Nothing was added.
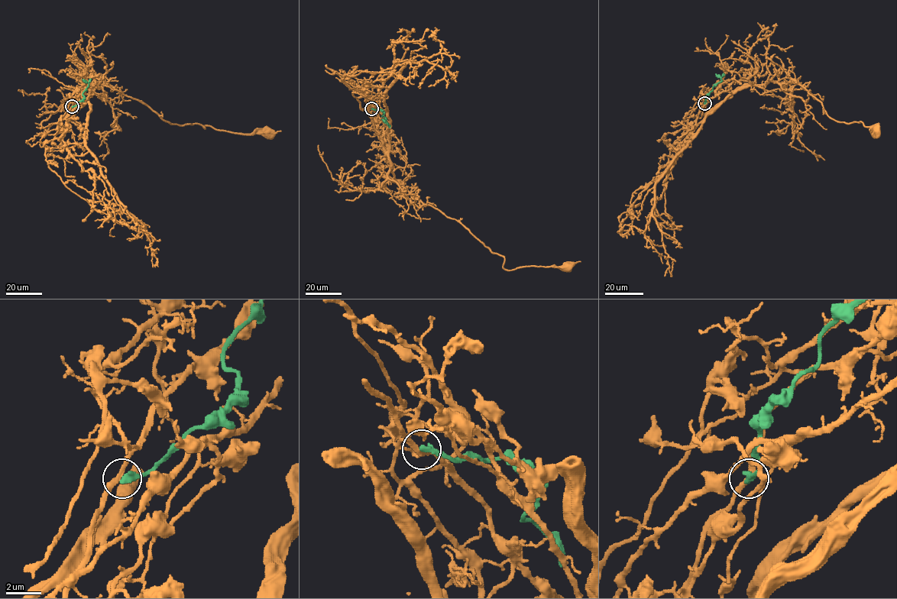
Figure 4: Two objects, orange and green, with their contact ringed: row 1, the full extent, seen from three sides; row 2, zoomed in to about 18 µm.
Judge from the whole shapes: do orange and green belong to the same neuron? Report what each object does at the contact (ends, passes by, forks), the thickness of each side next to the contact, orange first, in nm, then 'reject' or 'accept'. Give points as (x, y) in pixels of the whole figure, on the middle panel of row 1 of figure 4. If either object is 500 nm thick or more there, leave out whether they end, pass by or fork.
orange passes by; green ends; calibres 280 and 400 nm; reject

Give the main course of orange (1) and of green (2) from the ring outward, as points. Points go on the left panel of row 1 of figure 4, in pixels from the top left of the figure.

--*--

Leave the pictures out and please restate exactly the lines running from the start of the material through the one with "Figure 4: Two".

_Your response_:
Nothing was added.
Figure 4: Two objects, orange and green, with their contact ringed: row 1, the full extent, seen from three sides; row 2, zoomed in to about 18 µm.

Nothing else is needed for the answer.